Whether your beach time is spent above the waves swimming and surfing, below them diving (or falling off said surfboard), or merely gazing out at them from the comfort of your beach towel, are we all agreed that taking care of the sea is everyone’s responsibility? Good. Enter Debris Month of Action this September, a time when even the most determined land lubber can help clear the rubbish from our beaches and waterways. (And while we’re at it, if you could stop digging your cigarette butts into the beach and leaving them there, that would be great too.)
‘The message we highlight is the negative impact of debris in our waters and the fact that it comes from the land, not just from ships,’ explains Kathleen Russell, committee coordinator for Emirates Diving Association (EDA) and owner of Al Mahara Diving Centre. ‘We have a responsibility to bring awareness to the community and invite anyone to join the project. We also have the annual Clean Up Arabia initiative, which is done in conjunction with the International Coastal Clean-up (ICC).’

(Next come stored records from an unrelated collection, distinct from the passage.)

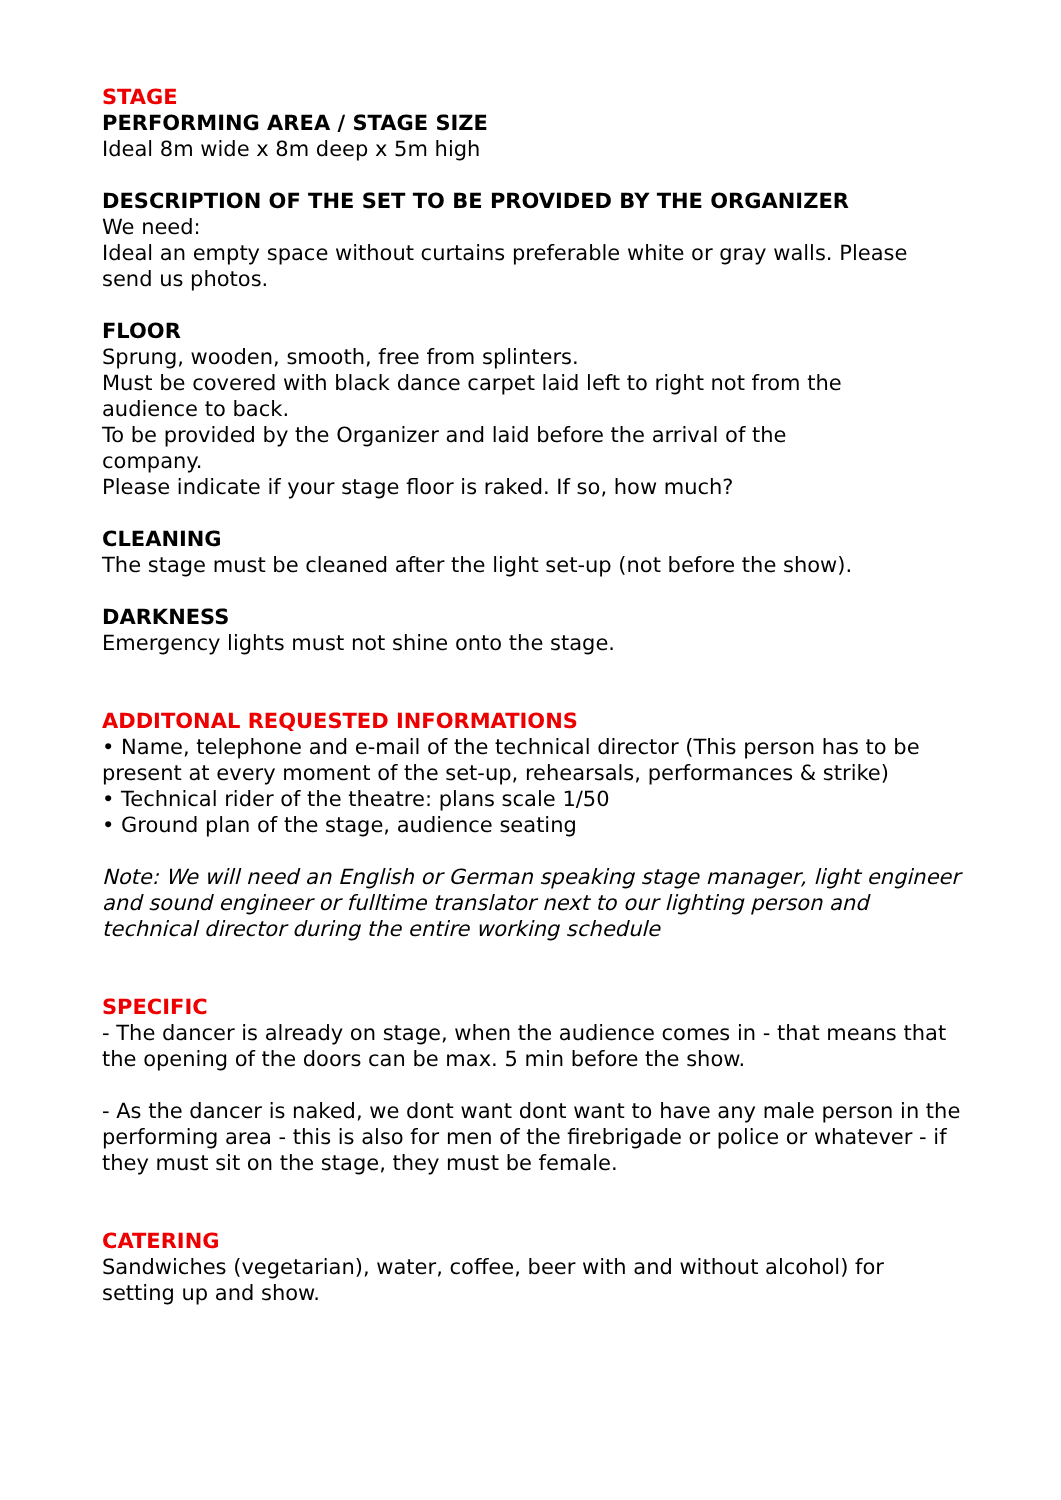STAGE
PERFORMING AREA / STAGE SIZE
Ideal 8m wide x 8m deep x 5m high
DESCRIPTION OF THE SET TO BE PROVIDED BY THE ORGANIZER
We need:
Ideal an empty space without curtains preferable white or gray walls. Please send us photos.
FLOOR
Sprung, wooden, smooth, free from splinters.
Must be covered with black dance carpet laid left to right not from the
audience to back.
To be provided by the Organizer and laid before the arrival of the
company.
Please indicate if your stage floor is raked. If so, how much?
CLEANING
The stage must be cleaned after the light set-up (not before the show).
DARKNESS
Emergency lights must not shine onto the stage.
ADDITONAL REQUESTED INFORMATIONS
• Name, telephone and e-mail of the technical director (This person has to be present at every moment of the set-up, rehearsals, performances & strike)
• Technical rider of the theatre: plans scale 1/50
• Ground plan of the stage, audience seating
Note: We will need an English or German speaking stage manager, light engineer and sound engineer or fulltime translator next to our lighting person and technical director during the entire working schedule
SPECIFIC
- The dancer is already on stage, when the audience comes in - that means that the opening of the doors can be max. 5 min before the show.
- As the dancer is naked, we dont want dont want to have any male person in the performing area - this is also for men of the firebrigade or police or whatever - if they must sit on the stage, they must be female.
CATERING
Sandwiches (vegetarian), water, coffee, beer with and without alcohol) for setting up and show.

Debris Month of Action is a global initiative attracting volunteers from around the world who download a survey kit to help them identify survey sites, record findings and share their actions, as well as charting progress on an action zone map.
‘Last year we carried out 30 clean-ups. Ten to 100 divers participated, as well as volunteers on land,’ says Kathleen. ‘We even have kayakers out with us to help. One of the biggest problems is cigarette butts and plastics – food containers, bottles.’

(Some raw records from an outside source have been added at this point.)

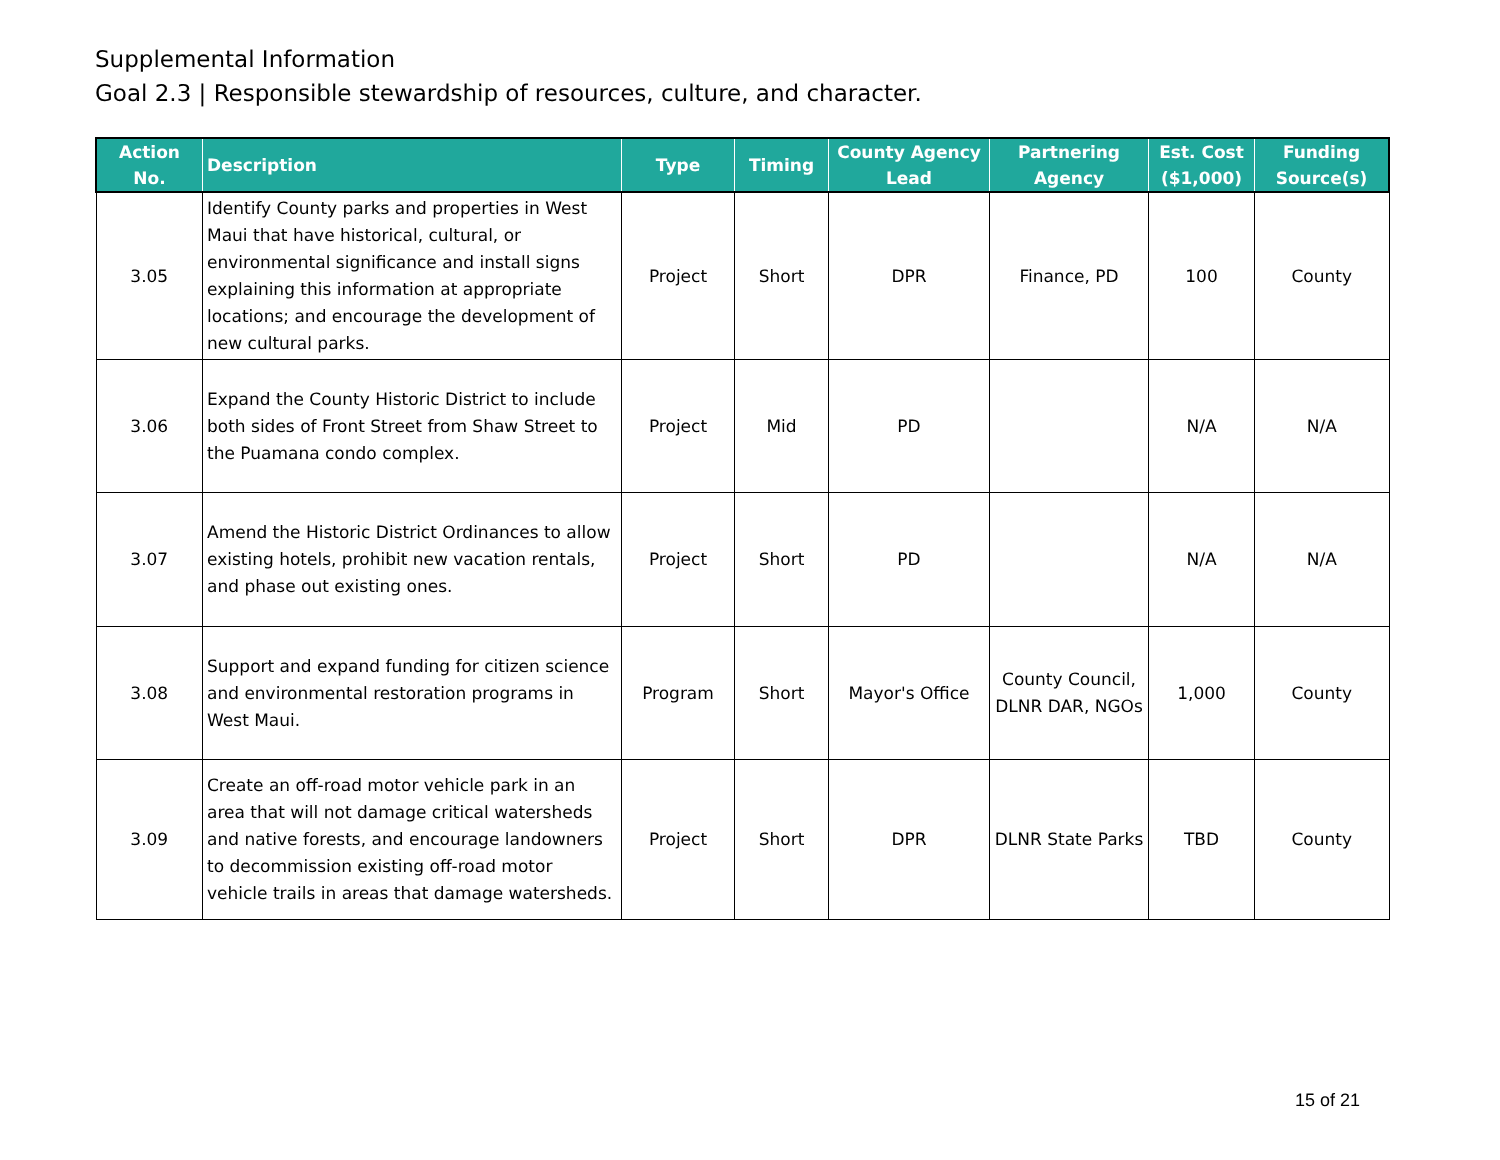Supplemental Information
Goal 2.3 | Responsible stewardship of resources, culture, and character.
| Action No. | Description | Type | Timing | County Agency Lead | Partnering Agency | Est. Cost ($1,000) | Funding Source(s) |
| --- | --- | --- | --- | --- | --- | --- | --- |
| 3.05 | Identify County parks and properties in West Maui that have historical, cultural, or environmental significance and install signs explaining this information at appropriate locations; and encourage the development of new cultural parks. | Project | Short | DPR | Finance, PD | 100 | County |
| 3.06 | Expand the County Historic District to include both sides of Front Street from Shaw Street to the Puamana condo complex. | Project | Mid | PD | | N/A | N/A |
| 3.07 | Amend the Historic District Ordinances to allow existing hotels, prohibit new vacation rentals, and phase out existing ones. | Project | Short | PD | | N/A | N/A |
| 3.08 | Support and expand funding for citizen science and environmental restoration programs in West Maui. | Program | Short | Mayor's Office | County Council, DLNR DAR, NGOs | 1,000 | County |
| 3.09 | Create an off-road motor vehicle park in an area that will not damage critical watersheds and native forests, and encourage landowners to decommission existing off-road motor vehicle trails in areas that damage watersheds. | Project | Short | DPR | DLNR State Parks | TBD | County |
15 of 21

With estimates putting the amount of marine litter – dubbed ‘the ocean’s silent killer’ – entering international seas at Dhs34 million each year, the diving community has long been well-placed to see first-hand the detrimental effects abandoned rubbish and debris has on the marine environment.

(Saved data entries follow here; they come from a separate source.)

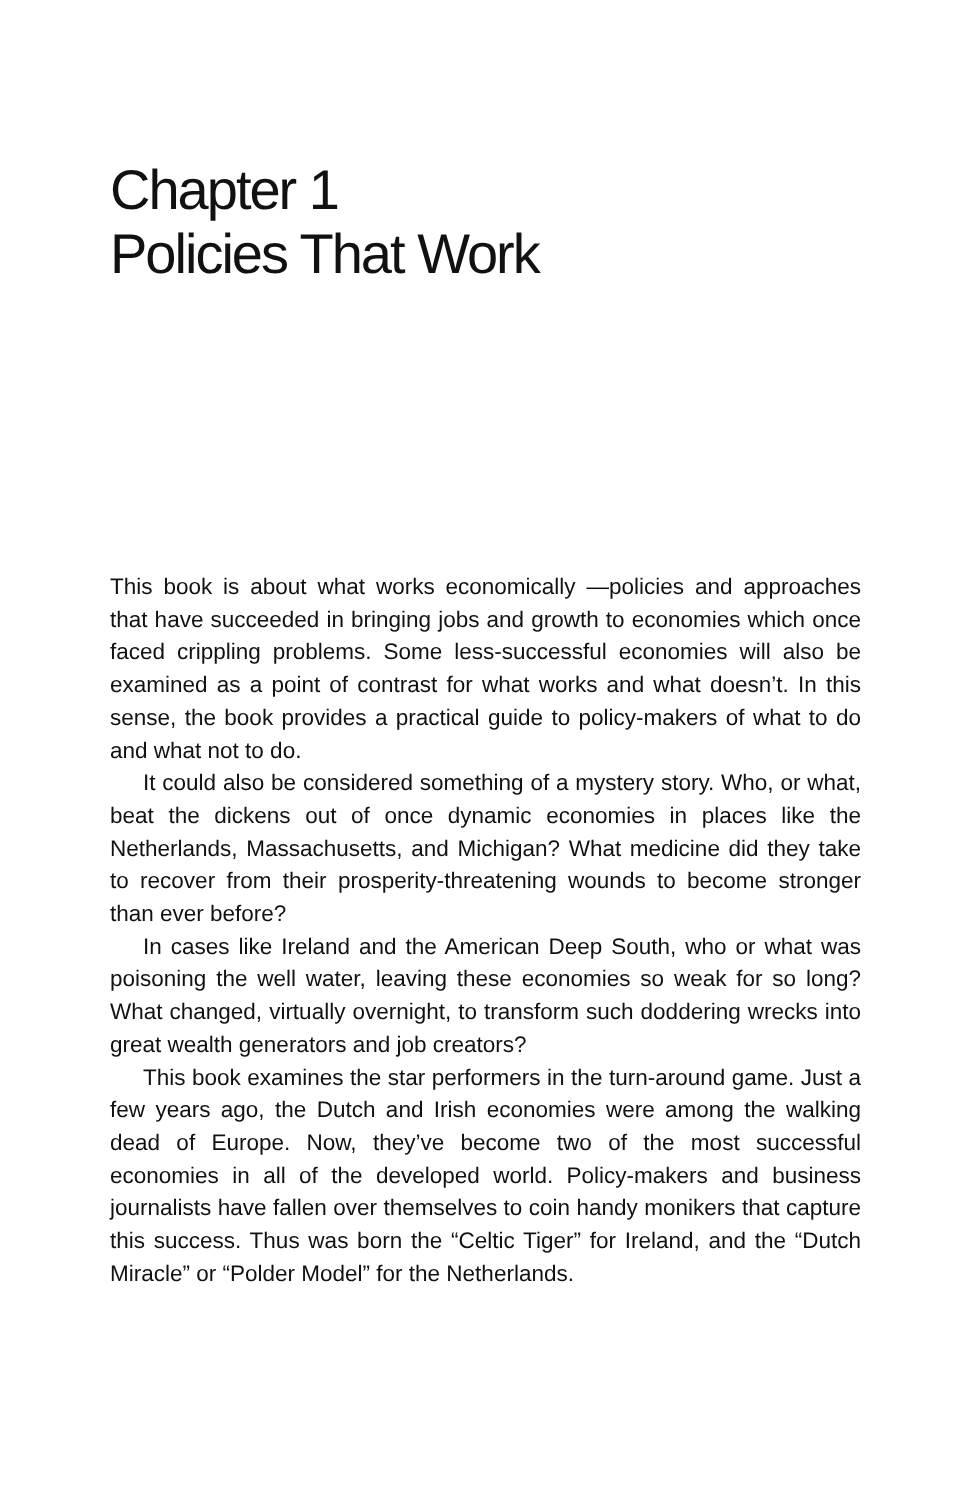Chapter 1
Policies That Work
This book is about what works economically —policies and approaches that have succeeded in bringing jobs and growth to economies which once faced crippling problems. Some less-successful economies will also be examined as a point of contrast for what works and what doesn’t. In this sense, the book provides a practical guide to policy-makers of what to do and what not to do.
It could also be considered something of a mystery story. Who, or what, beat the dickens out of once dynamic economies in places like the Netherlands, Massachusetts, and Michigan? What medicine did they take to recover from their prosperity-threatening wounds to become stronger than ever before?
In cases like Ireland and the American Deep South, who or what was poisoning the well water, leaving these economies so weak for so long? What changed, virtually overnight, to transform such doddering wrecks into great wealth generators and job creators?
This book examines the star performers in the turn-around game. Just a few years ago, the Dutch and Irish economies were among the walking dead of Europe. Now, they’ve become two of the most successful economies in all of the developed world. Policy-makers and business journalists have fallen over themselves to coin handy monikers that capture this success. Thus was born the “Celtic Tiger” for Ireland, and the “Dutch Miracle” or “Polder Model” for the Netherlands.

‘We let our customers know about the clean- ups and about how the oceans support life on earth,’ says Sam Thomas, Dubai Aquarium Dive Centre manager.
‘We did a beach clean-up off Jumeirah Open Beach recently with two groups – one on the beach and the other in the water, all volunteers – and came away with thousands of drinks cans, cigarette butts and plastic bags; all of which we recorded.’
And all marine debris collected is weighed and classified with the stats posted in the Emirates Diving Association magazine.
‘We submit the information to groups who produce annual reports,’ adds Kathleen, ‘which we can then use to talk to the government and policy- makers to help with strategic planning and help better deal with marine debris.’
Download your Dive Against Debris survey kit or Dive Against Debris event organiser kit at www.projectaware.org. Visit www.divemahara.com or contact individual dive centres for their planned clean-up events.
Where to learn about the ocean in Dubai
Emirates Diving Association
Organising the annual Clean-Up Arabia campaign since 1995, the non-profit EDA supports a variety of marine-conservation campaigns and is involved in research on, among others, coral reefs in the area. Sign up on the website.
International Fund for Animal Welfare
The Dubai arm of this global initiative began in 2007 and works to educate on protecting wildlife from endangerment due to over-consumption and unsustainable trade. The group was also instrumental in working with Atlantis The Palm, to return Sammy, the 13ft whale shark back to her natural habitat.
Emirates Wildlife Society with the World Wildlife Fund established the Marine Turtle Conservation Project in 2010, tagging turtles across the region, identifying feeding, nesting grounds and migration. It also educates on sustainable fishing and the Blue Flag Eco-Label project to identify beachwater quality.